DATASET RECORDS:

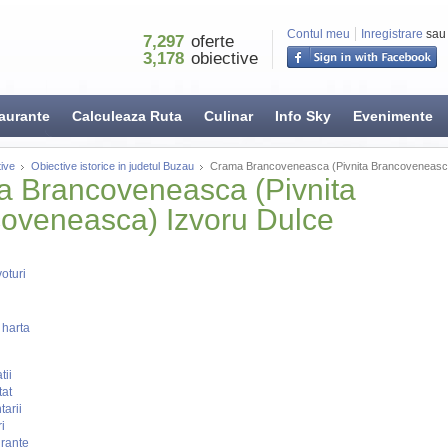
Contul meu
Inregistrare
sau
7,297
oferte
3,178
obiective
aurante
Calculeaza Ruta
Culinar
Info Sky
Evenimente
ive
Obiective istorice in judetul Buzau
Crama Brancoveneasca (Pivnita Brancoveneasca
 Brancoveneasca (Pivnita
oveneasca) Izvoru Dulce
oturi
 harta
tii
tat
arii
i
rante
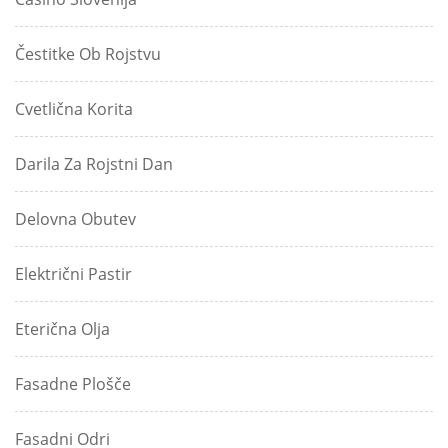
Čestitke Ob Rojstvu
Cvetlična Korita
Darila Za Rojstni Dan
Delovna Obutev
Električni Pastir
Eterična Olja
Fasadne Plošče
Fasadni Odri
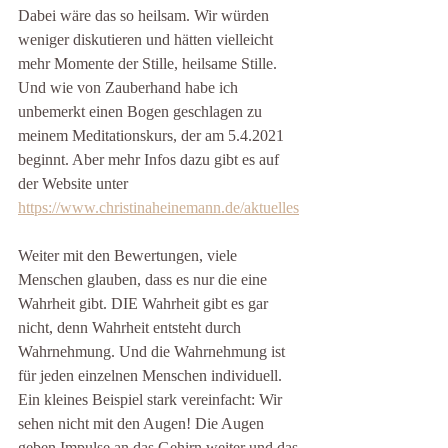
Dabei wäre das so heilsam. Wir würden 
weniger diskutieren und hätten vielleicht 
mehr Momente der Stille, heilsame Stille. 
Und wie von Zauberhand habe ich 
unbemerkt einen Bogen geschlagen zu 
meinem Meditationskurs, der am 5.4.2021 
beginnt. Aber mehr Infos dazu gibt es auf 
der Website unter 
https://www.christinaheinemann.de/aktuelles
Weiter mit den Bewertungen, viele 
Menschen glauben, dass es nur die eine 
Wahrheit gibt. DIE Wahrheit gibt es gar 
nicht, denn Wahrheit entsteht durch 
Wahrnehmung. Und die Wahrnehmung ist 
für jeden einzelnen Menschen individuell. 
Ein kleines Beispiel stark vereinfacht: Wir 
sehen nicht mit den Augen! Die Augen 
geben Impulse an das Gehirn weiter und das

ASSIGNMENT: Would it be possible to give the material above again exactly, with the pictures left out?

SOLUTION TO THIS PROBLEM:
Contul meu
Inregistrare
sau
7,297
oferte
3,178
obiective
aurante
Calculeaza Ruta
Culinar
Info Sky
Evenimente
ive
Obiective istorice in judetul Buzau
Crama Brancoveneasca (Pivnita Brancoveneasca
 Brancoveneasca (Pivnita
oveneasca) Izvoru Dulce
oturi
 harta
tii
tat
arii
i
rante
Čestitke Ob Rojstvu
Cvetlična Korita
Darila Za Rojstni Dan
Delovna Obutev
Električni Pastir
Eterična Olja
Fasadne Plošče
Fasadni Odri
Dabei wäre das so heilsam. Wir würden 
weniger diskutieren und hätten vielleicht 
mehr Momente der Stille, heilsame Stille. 
Und wie von Zauberhand habe ich 
unbemerkt einen Bogen geschlagen zu 
meinem Meditationskurs, der am 5.4.2021 
beginnt. Aber mehr Infos dazu gibt es auf 
der Website unter 
https://www.christinaheinemann.de/aktuelles
Weiter mit den Bewertungen, viele 
Menschen glauben, dass es nur die eine 
Wahrheit gibt. DIE Wahrheit gibt es gar 
nicht, denn Wahrheit entsteht durch 
Wahrnehmung. Und die Wahrnehmung ist 
für jeden einzelnen Menschen individuell. 
Ein kleines Beispiel stark vereinfacht: Wir 
sehen nicht mit den Augen! Die Augen 
geben Impulse an das Gehirn weiter und das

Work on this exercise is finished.